Additionally, associate membership, costing five shillings, was open to persons not qualifying for either full or special membership on medical, educational, or quota grounds. They were not entitled to vote, to be delegates to the Council, or act as office-bearers at either state or federal level.

Jim Pannell, President in 1965 believed that sports medicine’s future lay with convincing the medical profession that sport and exercise was required for health and disease prevention, and a close affiliation with the leading medical body in Australia would provide them with the influence they needed. But there were also other senior members who felt just as strongly that sports medicine could only flourish if it was true to its disciplinary mix, which had to mean accepting disciplines in equal numbers, and allowing that same mix to vote and hold positions of authority alongside the doctors.

The debates amongst themselves, and the negotiations with the AMA went on for several years with very little ground given by both sides of the argument.

Eventually, an offer by the AMA to accept a non-medical membership of 20% was turned down at a 1969 Council meeting. The next year, it was agreed that any registered medical practitioner and graduates from an accredited tertiary institution in a discipline relevant to sports medicine, could be a member of the ASMF.

“One former SMA President considered SMA to be an organisation that nurtured the sports medicine and science disciplines, and allowed them to start off amongst the team and gradually they developed their own PD and accreditations, then branching off and cutting the umbilical cords before coming back in a more mature form. Another former SMA President believed there was a wide-spread recognition that uni-disciplinary groups couldn’t best represent their members to a broader audience. There are few SMA members who would dismiss the importance of, or the disturbance created by, the different discipline groups over the years. Most would agree that the disciplines have all contributed a great deal to SMA and vice versa”.

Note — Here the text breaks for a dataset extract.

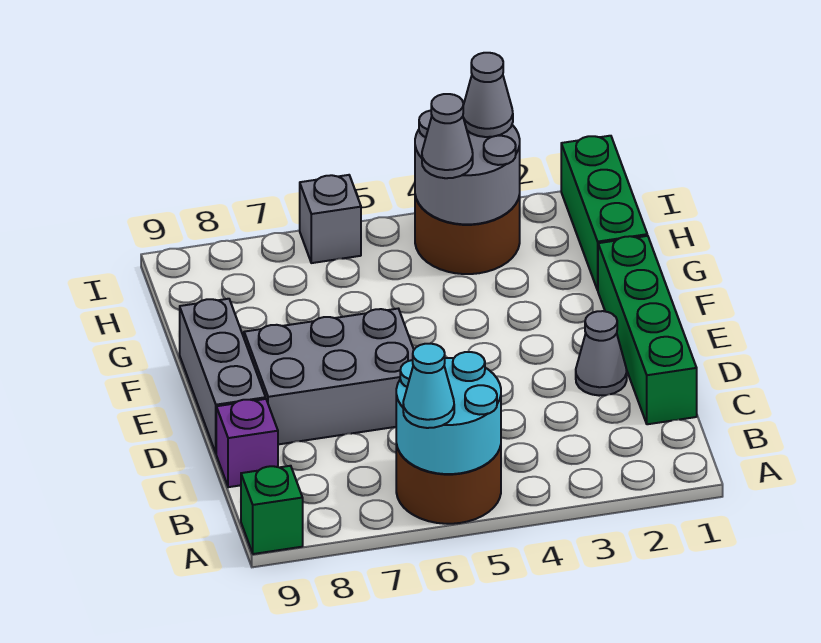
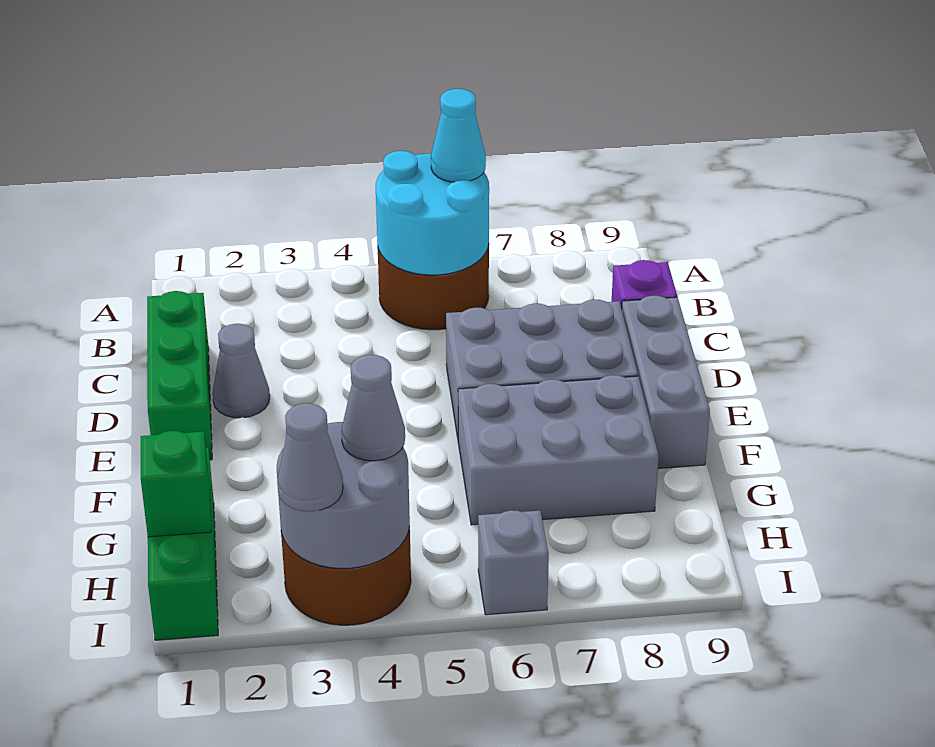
green brick A9 level 1 -> green brick H1 level 2
green brick C1:F1 level 1 -> green brick C1:E1 level 1
none -> grey brick F6:G8 level 1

SMA AND THE DISCIPLINE GROUPS

With the battle for non-medical members fought and won, and their numbers increasing at a greater rate than doctors during the 1980s, Sports Medicine Australia found itself with a new internal challenge on its hands. It had weathered the contest of the states, but the wider growth of sports medicine throughout Australia meant an ever-changing landscape of disciplines. The emerging interest was the growth of the disciplines as a separate entity within sports medicine.

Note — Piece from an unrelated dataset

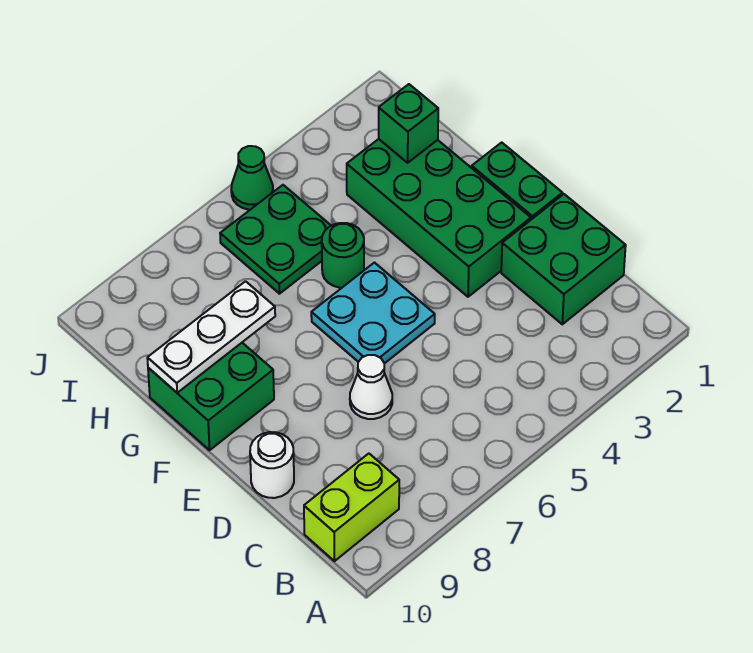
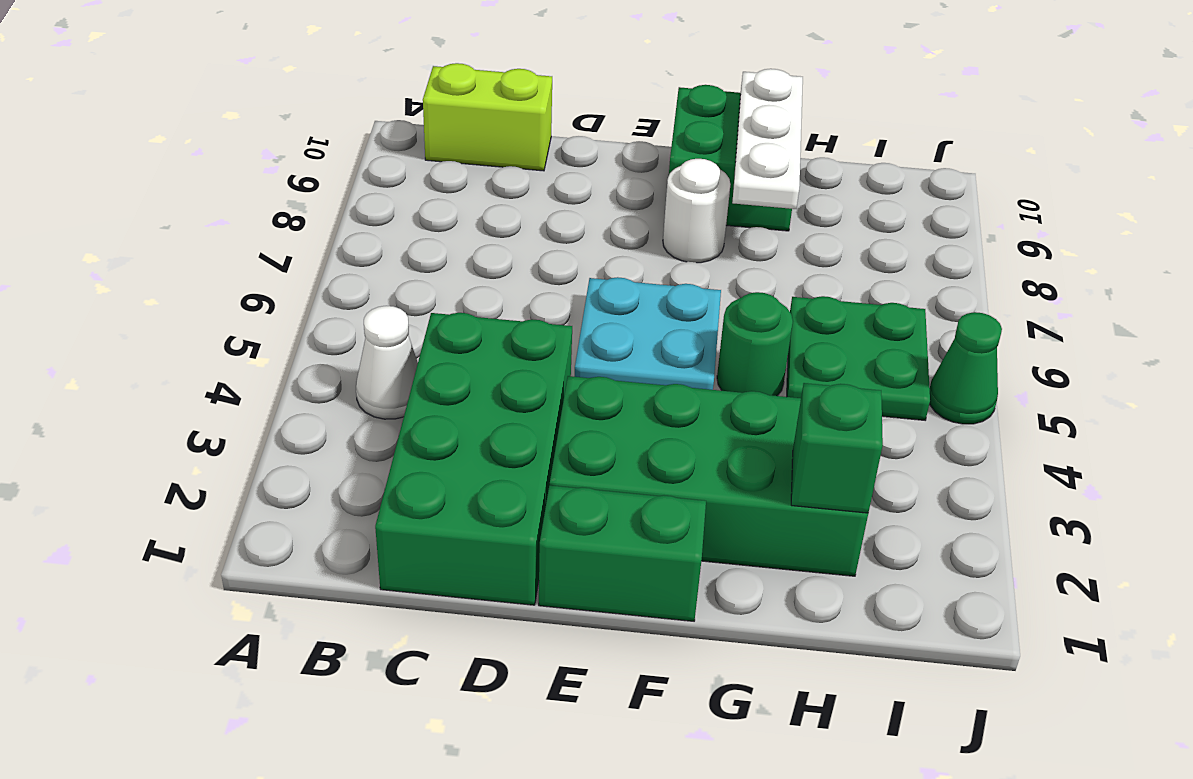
lime brick B9:B10 level 1 -> lime brick B10:C10 level 1
green brick C1:D2 level 1 -> green brick C1:D4 level 1
white cone D7 level 1 -> white cone B4 level 1
white round brick D10 level 1 -> white round brick F8 level 1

Sports Medicine Australia had always been an umbrella body interested in any issue or activity of a medical or scientific nature that relates to health and wellbeing, particularly in a sports and physical activity context. The issue was that membership of SMA was important to members of all discipline groups but did not provide accreditation, professional development, and all the collegiate benefits that come with associating with peers who have the same professional qualifications and experiences.

As the membership body of SMA grew in diversity, an organic development of discipline groups within SMA occurred. Likeminded and leading SMA members within each discipline, banded together to form small sub-groups to cater for the needs of their discipline under the SMA banner. At one stage, SMA initiated a Council of Disciplines to foster this development and ensure the voice of each of the disciplines within SMA was truly taken into consideration. The consequence of this meant that SMA became a true multidisciplinary organisation, promoting and providing growth in all discipline areas of sports medicine and sports science.

Over the years, as the disciplines within SMA grew, these groups gravitated toward their own professional bodies to establish sports medicine key groups within those bodies and moving out from the SMA banner. In some cases, this created brand new organisations, such as the Australian College of Sports and Exercise Physicians and Exercise and Sports Science Australia.

The eight discipline groups that are currently associated with SMA are: Sports and Exercise Podiatry Australia, Australasian College of Sport and Exercise Physicians, Sports and Exercise Physiotherapy Australia, College of Sport and Exercise Psychologists, Exercise and Sports Science Australia, Sports Chiropractic Australia, Sports Dieticians Australia, and Sports Doctors Australia.